TEXT SEGMENT
There are two factors at play when considering the fried oyster: coating method, and plate construction. The former is a matter of taste. For a pure burst of oyster goodness, dust simply with flour and fry. From there, you move up the crust level, with increasingly thick layers of encasing crunch. Dip them in buttermilk, then flour, or your standard flour-egg-flour process. We went with a double dip: flour-buttermilk-flour then a return to the buttermilk and flour and into the oil.
Plate construction is a fancy way of saying accompaniments. I imagine that in the beginning, in seaside towns such as Truro, people ate their fried seafood Mediterranean-style: dropped in oil and devoured tableside by the water. Over time the dish took a distinctly American turn, and cooks created the “basket” or “dinner”. That is to say, an enormous salad of fried food served in a basket or on a frisbee-sized plate. And so, in Truro, my fried oysters arrive aside a high pile of French fries (and limp salad).
French fries-I eat them all, of course-are a poor foil for fried oysters; they dull the palate and dilute the sharp oyster flavor. It’s also an overdose of fried food. Better to munch on them with a simple tartar sauce or, as we do here, a plate of grits. And a few discs of fried pancetta because, well, fried pork never hurt anyone. At risk of violating seaside food history, French fries don’t necessarily improve a dish. Fried oysters, however, are always delicious and deserve a proper environment.
Fried Oysters, Fried Pancetta, and Grits
Serves 4 as an appetizer
1 cup grits
2 cups milk
16 oysters, shucked
12 slices pancetta
3 cups flour
2 cups buttermilk
oil for frying
salt and pepper
- Bring grits and milk to boil in a small pan, simmer till done, stirring, about ½ hour (add milk or water as needed). Season with salt and pepper. Keep warm
- Set at least 3 inches of oil in a medium pot over medium high heat. Set up two bowls, one with flour the other buttermilk. When the oil hits 325, start dredging oysters: flour then buttermilk, back in flour. Repeat, shaking off excess flour. Fry until golden, about 1 minute. Season with salt. Drain on a paper towel.
- When done, fry the pancetta a few slices at a time for about 30 seconds. Divide grits, oysters, and pancetta among 4 plates and serve.
Thomas Keller says he keeps two things on the stove at all times: salt and acid, acid being citrus, or more likely, some kind of vinegar. Rather than, say, pepper, which adds a unique flavor, salt and vinegar act as a welcome air current to bird, carrying and intensifying existing flavor. A pinch of cumin makes a dish tastes a bit like, well, cumin. But a splash of balsamic can balance, or round out the picture, cutting through the fattiness of a steak or creamy sauce.
In addition to vinegar, Keller also savours publishing the occasional punishing recipe. Like a tennis serve, the mechanics may seem simple, but take a long time to master. Such is the case with his famous salmon tartare cones, which took me about a year to conquer. (A tip: when the butter starts bubbling, it’s ready to flip and mold.)
A perfect sausage is a like a speedy, accurate, tennis serve, requiring more than a little practice. We make our own fresh sausages around here, thanks to Pino the butcher, the Meat Hook’s cheap casings, and a streak of ocd. Usually we encounter the occasional split casing, or, more typical, a puff of meat popping out from both ends while in the frying pan.

RECORDED DATA
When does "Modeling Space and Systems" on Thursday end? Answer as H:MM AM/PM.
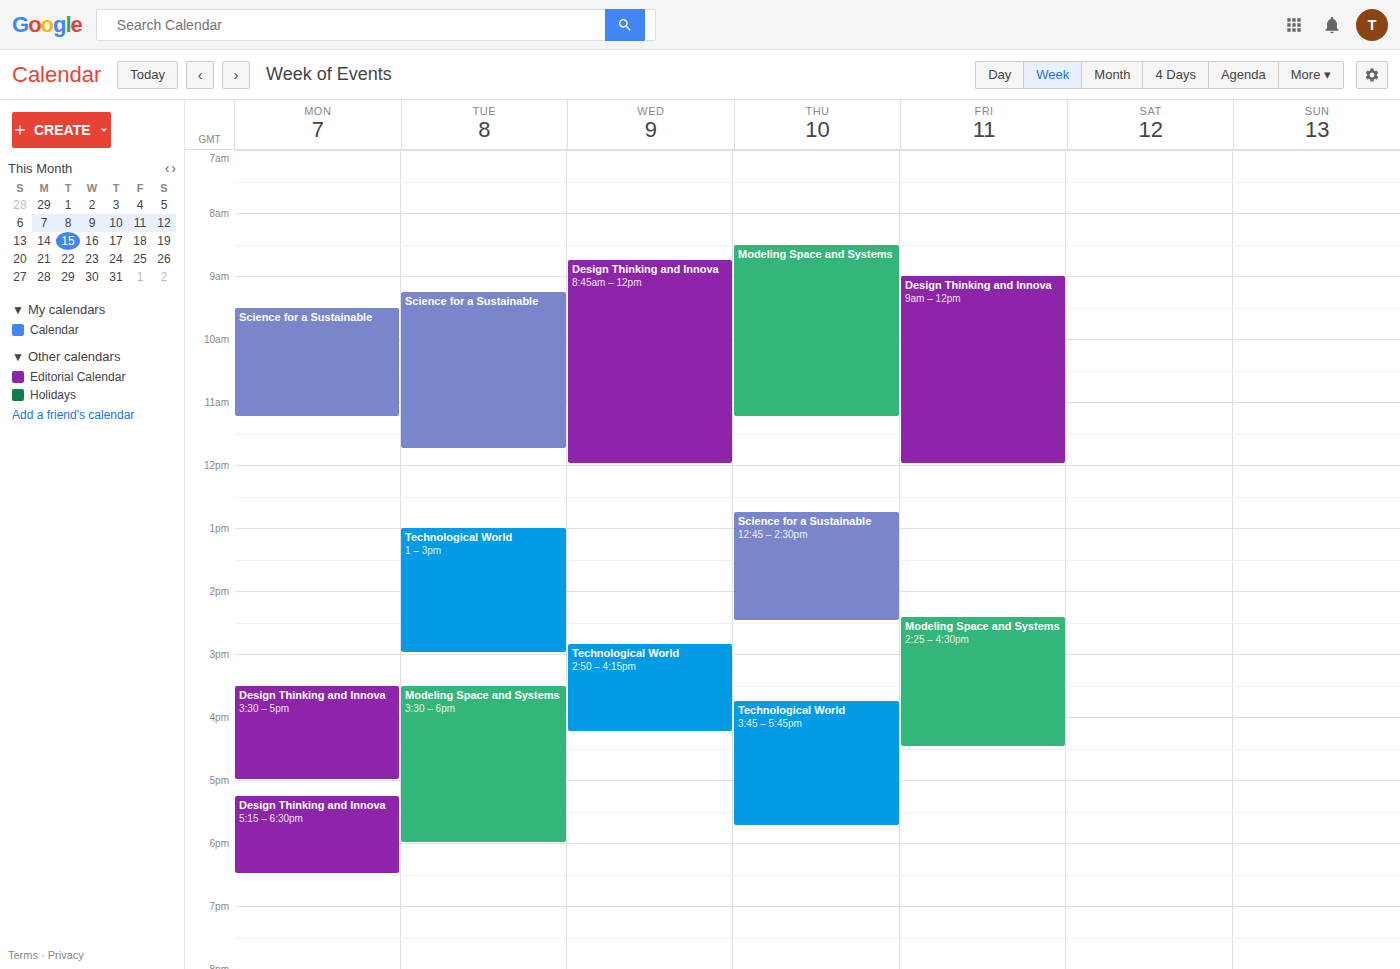
11:15 AM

WHAT YOU WILL DO
Pick up the cooking piece on fried oysters, vinegar, and homemade sausage after its final sentence and keep writing it.

OUTPUT FOR THIS EXERCISE
Only yesterday did we produce flawless links. Way back, we learned about pricking out air holes, but the final key, it turns out, is to spin the ends vigorously while forming fresh links. That ensures a nice tight tip guaranteed not to burst.
But while it’s nice to master tricky recipes, it’s even nicer to broaden your touch, your food aptitude. Which is where the vinegar comes in. We stole this sausage dish from Andrew Feinberg via the doorstop-sized CoCo cookbook, down to the sautéed peppers served alongside the fried links. Sausage and peppers is pretty common, but, due to a tiny splash of balsamic, these peppers were perfect. The vinegar lightened the pork and brightened the whole plate. Keller (and, of course, Feinberg, would approve.
If there’s a lesson here, it’s not to be discouraged by tricky recipes. Having salt and vinegar within arms reach is half the battle.
(NOTE: get a kitchen scale. Curing salt optional, but they retain freshness and color. These freeze well. Also, when you grind, run through large, then fine die. Also (#2) make sure the butcher (if you’re making links) gives you casings packed in salt-they last a year. If you already possess a Kitchen Aid and have a bit of time, don’t be a schmoe: get the grinder/stuffer accessories. We added a bunch of directions on the processing-the book is sort of for the already-chef.)
Homemade Sausage and Peppers (From Coco and adapted from Andrew Feinberg)
Makes about 20 links (or a bunch of patties)
For the sausage:
4 ½ pounds fatty pork butt
½ pound pork belly
1/3 pound chopped parmesan
4 cloves chopped garlic
2 tablespoons salt
5.6g curing salt
1. clean casings (see NOTE). Soak in a bowl of running water and run water through them several times. Make sure not to tangle.
2. Grind ingredients (see NOTE). Stuff casings – this probably takes 2 people – one to feed, the other to hold.
3. Prick all over with a sharp needle or some such device to pop air bubbles. Twist into links-turn several times. Freeze or use as desired.
For the peppers:
2 red bell peppers, cleaned, in ½ inch dice.
2 tablespoons balsamic vinegar
Salt and pepper
1. Warm about 2 tablespoons olive oil in a large pan over medium high heat. Add peppers and let fry, untouched until lightly charred, then toss and cook till soft. Add balsamic vinegar and toss until peppers are coated, season and remove.
- Preheat oven to 350.
- Fry 4 or 5 sausages in a large pan (don’t overcrowd or they’ll steam), rolling gently to brown all sides. Remove to oven for a few minutes. Serve with peppers.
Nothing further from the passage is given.